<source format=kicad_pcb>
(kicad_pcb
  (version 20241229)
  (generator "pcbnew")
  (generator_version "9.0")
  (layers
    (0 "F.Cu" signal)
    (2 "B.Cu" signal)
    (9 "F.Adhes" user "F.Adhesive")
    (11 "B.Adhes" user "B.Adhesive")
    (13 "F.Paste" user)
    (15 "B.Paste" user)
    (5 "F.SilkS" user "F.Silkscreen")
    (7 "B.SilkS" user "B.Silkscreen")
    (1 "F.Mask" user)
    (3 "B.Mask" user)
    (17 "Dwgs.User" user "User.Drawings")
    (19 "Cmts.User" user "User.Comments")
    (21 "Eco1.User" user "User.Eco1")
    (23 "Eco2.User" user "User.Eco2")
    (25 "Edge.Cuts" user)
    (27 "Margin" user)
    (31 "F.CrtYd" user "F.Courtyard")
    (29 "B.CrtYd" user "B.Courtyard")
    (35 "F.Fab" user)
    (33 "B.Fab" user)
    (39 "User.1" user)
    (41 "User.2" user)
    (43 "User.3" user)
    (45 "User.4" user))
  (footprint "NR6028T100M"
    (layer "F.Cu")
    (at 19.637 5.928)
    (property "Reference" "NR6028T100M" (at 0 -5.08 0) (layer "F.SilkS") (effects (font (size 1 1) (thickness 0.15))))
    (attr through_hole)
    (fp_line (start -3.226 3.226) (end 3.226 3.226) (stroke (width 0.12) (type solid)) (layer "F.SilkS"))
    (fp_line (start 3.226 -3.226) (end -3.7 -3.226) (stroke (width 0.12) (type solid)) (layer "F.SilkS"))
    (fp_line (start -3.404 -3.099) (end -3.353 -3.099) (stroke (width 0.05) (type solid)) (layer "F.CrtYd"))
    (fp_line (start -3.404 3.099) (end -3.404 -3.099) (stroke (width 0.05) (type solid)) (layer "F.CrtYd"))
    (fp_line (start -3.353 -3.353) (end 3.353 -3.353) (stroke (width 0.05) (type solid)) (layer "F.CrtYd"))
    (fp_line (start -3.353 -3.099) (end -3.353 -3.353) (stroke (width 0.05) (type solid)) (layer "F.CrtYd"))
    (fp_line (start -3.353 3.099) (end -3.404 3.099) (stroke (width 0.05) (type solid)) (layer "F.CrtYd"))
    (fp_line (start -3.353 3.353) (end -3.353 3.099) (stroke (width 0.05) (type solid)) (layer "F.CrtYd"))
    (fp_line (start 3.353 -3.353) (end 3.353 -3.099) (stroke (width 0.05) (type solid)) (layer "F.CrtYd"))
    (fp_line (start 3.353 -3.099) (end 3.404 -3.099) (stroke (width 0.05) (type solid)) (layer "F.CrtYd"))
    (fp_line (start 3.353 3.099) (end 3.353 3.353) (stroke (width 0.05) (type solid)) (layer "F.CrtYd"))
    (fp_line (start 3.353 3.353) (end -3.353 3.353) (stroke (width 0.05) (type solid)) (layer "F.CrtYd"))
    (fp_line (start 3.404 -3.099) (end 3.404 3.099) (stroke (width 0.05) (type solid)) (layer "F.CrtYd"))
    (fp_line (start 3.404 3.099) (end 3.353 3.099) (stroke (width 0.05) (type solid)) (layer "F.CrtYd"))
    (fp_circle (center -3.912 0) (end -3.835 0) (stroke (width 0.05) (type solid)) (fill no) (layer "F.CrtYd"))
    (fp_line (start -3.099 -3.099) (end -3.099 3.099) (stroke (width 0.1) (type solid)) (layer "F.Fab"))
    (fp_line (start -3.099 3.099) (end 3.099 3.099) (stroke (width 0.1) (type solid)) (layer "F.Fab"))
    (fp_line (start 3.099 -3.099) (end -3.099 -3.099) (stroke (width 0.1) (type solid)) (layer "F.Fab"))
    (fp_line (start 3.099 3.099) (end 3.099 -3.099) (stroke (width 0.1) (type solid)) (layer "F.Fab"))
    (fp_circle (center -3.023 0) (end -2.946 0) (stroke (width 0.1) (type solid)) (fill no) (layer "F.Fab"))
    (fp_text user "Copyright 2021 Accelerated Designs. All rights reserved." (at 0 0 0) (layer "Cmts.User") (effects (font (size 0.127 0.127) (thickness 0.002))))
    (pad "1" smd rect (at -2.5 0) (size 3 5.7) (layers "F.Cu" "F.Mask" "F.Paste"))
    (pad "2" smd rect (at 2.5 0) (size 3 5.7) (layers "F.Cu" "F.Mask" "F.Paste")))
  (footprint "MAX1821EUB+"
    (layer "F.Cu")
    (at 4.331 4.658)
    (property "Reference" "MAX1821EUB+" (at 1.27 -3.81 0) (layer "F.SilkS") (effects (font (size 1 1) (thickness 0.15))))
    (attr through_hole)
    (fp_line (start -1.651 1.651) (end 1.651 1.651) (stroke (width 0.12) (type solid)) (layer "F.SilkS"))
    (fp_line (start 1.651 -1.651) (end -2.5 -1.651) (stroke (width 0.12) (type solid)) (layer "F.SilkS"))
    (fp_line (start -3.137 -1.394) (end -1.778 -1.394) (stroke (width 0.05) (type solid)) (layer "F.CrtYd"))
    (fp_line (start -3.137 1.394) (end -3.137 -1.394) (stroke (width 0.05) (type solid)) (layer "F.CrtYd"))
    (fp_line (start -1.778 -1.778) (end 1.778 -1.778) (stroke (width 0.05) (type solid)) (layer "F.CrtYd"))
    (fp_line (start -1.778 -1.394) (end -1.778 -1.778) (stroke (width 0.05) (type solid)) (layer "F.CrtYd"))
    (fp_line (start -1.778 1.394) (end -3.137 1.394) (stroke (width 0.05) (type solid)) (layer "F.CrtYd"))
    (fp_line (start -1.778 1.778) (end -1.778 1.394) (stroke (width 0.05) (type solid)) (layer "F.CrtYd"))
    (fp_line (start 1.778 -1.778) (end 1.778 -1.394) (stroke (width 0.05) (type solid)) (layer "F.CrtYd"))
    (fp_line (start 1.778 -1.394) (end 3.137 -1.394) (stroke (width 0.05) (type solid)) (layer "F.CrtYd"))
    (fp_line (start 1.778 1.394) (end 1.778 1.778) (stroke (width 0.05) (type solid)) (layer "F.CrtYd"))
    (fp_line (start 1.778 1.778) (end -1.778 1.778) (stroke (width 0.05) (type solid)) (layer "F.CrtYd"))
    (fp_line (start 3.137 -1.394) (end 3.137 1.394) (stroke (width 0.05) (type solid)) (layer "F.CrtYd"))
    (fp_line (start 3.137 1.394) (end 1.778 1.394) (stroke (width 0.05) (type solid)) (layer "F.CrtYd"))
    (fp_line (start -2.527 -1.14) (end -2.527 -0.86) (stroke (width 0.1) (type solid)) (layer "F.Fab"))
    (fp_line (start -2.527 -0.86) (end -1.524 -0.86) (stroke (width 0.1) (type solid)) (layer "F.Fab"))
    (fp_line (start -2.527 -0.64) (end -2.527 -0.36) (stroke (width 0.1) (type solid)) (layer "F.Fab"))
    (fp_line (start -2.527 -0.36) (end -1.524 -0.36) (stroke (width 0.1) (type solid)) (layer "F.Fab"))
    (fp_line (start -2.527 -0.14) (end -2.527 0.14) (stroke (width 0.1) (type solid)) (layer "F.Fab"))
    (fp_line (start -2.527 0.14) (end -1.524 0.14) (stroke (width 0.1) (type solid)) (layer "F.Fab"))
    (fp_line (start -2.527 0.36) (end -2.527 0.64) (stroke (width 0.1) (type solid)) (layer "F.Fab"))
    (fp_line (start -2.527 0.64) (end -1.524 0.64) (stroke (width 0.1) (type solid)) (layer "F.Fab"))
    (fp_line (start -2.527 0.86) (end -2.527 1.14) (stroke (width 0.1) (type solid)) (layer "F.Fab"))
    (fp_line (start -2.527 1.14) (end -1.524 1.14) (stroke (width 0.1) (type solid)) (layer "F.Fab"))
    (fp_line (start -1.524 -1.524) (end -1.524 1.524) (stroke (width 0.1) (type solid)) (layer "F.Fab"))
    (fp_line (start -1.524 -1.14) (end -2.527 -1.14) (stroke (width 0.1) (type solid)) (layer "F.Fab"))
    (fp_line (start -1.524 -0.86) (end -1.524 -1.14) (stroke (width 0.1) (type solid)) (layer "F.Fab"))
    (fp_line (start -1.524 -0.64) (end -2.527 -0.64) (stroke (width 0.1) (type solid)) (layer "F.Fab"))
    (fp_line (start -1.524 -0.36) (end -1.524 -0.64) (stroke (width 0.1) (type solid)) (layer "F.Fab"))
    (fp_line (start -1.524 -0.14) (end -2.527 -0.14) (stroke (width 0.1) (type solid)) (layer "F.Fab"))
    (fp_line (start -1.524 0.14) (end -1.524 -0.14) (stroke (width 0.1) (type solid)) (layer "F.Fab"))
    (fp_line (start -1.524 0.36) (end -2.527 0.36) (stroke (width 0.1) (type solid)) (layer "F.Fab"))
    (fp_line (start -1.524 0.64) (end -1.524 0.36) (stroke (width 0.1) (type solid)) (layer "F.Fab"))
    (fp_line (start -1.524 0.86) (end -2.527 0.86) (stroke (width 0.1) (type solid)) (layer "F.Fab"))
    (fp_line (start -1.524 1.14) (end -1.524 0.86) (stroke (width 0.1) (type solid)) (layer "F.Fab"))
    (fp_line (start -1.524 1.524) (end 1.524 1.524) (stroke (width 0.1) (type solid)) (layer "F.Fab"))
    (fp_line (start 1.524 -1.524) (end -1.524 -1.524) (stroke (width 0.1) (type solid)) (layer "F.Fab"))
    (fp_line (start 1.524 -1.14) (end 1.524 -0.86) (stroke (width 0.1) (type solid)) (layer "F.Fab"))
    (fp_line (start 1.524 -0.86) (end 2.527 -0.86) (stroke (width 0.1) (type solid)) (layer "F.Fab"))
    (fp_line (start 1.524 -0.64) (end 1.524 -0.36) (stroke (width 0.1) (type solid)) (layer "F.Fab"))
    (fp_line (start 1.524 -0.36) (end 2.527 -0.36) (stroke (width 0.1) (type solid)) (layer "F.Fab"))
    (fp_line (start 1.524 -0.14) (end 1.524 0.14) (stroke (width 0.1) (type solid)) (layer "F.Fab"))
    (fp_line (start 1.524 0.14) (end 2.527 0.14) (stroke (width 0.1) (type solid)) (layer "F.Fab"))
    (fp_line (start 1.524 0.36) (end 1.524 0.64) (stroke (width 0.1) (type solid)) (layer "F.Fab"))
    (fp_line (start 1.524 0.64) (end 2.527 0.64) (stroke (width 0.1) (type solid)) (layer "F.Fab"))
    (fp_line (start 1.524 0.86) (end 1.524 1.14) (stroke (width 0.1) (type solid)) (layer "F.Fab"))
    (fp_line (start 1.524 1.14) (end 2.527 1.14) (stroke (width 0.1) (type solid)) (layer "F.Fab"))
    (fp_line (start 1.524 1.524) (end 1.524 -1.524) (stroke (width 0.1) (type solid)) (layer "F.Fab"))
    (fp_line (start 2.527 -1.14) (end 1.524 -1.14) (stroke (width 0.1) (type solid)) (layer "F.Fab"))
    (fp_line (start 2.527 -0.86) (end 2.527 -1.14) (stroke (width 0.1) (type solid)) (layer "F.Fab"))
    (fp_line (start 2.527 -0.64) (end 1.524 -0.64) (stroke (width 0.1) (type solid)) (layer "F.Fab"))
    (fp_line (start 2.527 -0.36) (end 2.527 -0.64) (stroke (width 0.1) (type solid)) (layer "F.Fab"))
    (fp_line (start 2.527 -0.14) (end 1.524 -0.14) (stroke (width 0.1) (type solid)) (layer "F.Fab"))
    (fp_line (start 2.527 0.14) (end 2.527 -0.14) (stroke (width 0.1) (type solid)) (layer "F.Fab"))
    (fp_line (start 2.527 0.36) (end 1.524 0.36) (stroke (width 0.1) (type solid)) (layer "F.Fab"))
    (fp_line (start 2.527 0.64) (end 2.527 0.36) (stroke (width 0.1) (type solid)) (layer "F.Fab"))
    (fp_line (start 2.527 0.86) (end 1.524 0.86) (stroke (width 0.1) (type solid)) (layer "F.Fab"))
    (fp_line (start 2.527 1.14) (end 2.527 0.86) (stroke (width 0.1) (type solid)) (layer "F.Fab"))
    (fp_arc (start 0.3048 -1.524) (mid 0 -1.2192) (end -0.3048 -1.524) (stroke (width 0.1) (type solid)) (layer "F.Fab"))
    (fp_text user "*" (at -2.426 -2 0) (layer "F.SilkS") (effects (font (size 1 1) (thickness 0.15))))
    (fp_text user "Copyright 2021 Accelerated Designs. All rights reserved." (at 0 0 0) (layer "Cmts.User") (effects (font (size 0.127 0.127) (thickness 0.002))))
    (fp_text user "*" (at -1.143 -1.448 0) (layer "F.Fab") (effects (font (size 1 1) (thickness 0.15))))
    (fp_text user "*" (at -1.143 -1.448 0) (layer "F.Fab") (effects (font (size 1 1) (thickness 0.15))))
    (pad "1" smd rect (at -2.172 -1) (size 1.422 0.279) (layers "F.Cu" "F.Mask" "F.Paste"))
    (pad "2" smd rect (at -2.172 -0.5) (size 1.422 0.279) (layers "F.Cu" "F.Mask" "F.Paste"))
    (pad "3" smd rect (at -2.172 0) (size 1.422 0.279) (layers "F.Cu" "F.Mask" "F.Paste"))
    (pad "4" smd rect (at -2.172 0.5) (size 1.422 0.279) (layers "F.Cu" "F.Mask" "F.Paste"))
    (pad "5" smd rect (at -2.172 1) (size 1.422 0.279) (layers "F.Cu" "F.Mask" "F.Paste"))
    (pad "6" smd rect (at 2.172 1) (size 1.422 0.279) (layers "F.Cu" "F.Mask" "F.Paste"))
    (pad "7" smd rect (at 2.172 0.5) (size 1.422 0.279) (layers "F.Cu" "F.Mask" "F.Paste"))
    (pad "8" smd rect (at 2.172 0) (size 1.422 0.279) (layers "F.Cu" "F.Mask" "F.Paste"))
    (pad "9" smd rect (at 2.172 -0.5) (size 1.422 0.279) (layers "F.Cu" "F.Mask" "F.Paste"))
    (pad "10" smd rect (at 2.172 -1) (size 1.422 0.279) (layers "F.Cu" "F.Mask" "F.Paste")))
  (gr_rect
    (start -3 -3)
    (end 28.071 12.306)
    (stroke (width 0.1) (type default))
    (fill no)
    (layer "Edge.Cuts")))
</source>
####
In the entries above, one line contains "(fp_line (start -1.524 0.64)" and another contains "(fp_line (start 2.527 -0.14)". Reproduce exactly those two lines and the lines between them, nothing else.

→ OUTPUT FOR THIS TASK:
    (fp_line (start -1.524 0.64) (end -1.524 0.36) (stroke (width 0.1) (type solid)) (layer "F.Fab"))
    (fp_line (start -1.524 0.86) (end -2.527 0.86) (stroke (width 0.1) (type solid)) (layer "F.Fab"))
    (fp_line (start -1.524 1.14) (end -1.524 0.86) (stroke (width 0.1) (type solid)) (layer "F.Fab"))
    (fp_line (start -1.524 1.524) (end 1.524 1.524) (stroke (width 0.1) (type solid)) (layer "F.Fab"))
    (fp_line (start 1.524 -1.524) (end -1.524 -1.524) (stroke (width 0.1) (type solid)) (layer "F.Fab"))
    (fp_line (start 1.524 -1.14) (end 1.524 -0.86) (stroke (width 0.1) (type solid)) (layer "F.Fab"))
    (fp_line (start 1.524 -0.86) (end 2.527 -0.86) (stroke (width 0.1) (type solid)) (layer "F.Fab"))
    (fp_line (start 1.524 -0.64) (end 1.524 -0.36) (stroke (width 0.1) (type solid)) (layer "F.Fab"))
    (fp_line (start 1.524 -0.36) (end 2.527 -0.36) (stroke (width 0.1) (type solid)) (layer "F.Fab"))
    (fp_line (start 1.524 -0.14) (end 1.524 0.14) (stroke (width 0.1) (type solid)) (layer "F.Fab"))
    (fp_line (start 1.524 0.14) (end 2.527 0.14) (stroke (width 0.1) (type solid)) (layer "F.Fab"))
    (fp_line (start 1.524 0.36) (end 1.524 0.64) (stroke (width 0.1) (type solid)) (layer "F.Fab"))
    (fp_line (start 1.524 0.64) (end 2.527 0.64) (stroke (width 0.1) (type solid)) (layer "F.Fab"))
    (fp_line (start 1.524 0.86) (end 1.524 1.14) (stroke (width 0.1) (type solid)) (layer "F.Fab"))
    (fp_line (start 1.524 1.14) (end 2.527 1.14) (stroke (width 0.1) (type solid)) (layer "F.Fab"))
    (fp_line (start 1.524 1.524) (end 1.524 -1.524) (stroke (width 0.1) (type solid)) (layer "F.Fab"))
    (fp_line (start 2.527 -1.14) (end 1.524 -1.14) (stroke (width 0.1) (type solid)) (layer "F.Fab"))
    (fp_line (start 2.527 -0.86) (end 2.527 -1.14) (stroke (width 0.1) (type solid)) (layer "F.Fab"))
    (fp_line (start 2.527 -0.64) (end 1.524 -0.64) (stroke (width 0.1) (type solid)) (layer "F.Fab"))
    (fp_line (start 2.527 -0.36) (end 2.527 -0.64) (stroke (width 0.1) (type solid)) (layer "F.Fab"))
    (fp_line (start 2.527 -0.14) (end 1.524 -0.14) (stroke (width 0.1) (type solid)) (layer "F.Fab"))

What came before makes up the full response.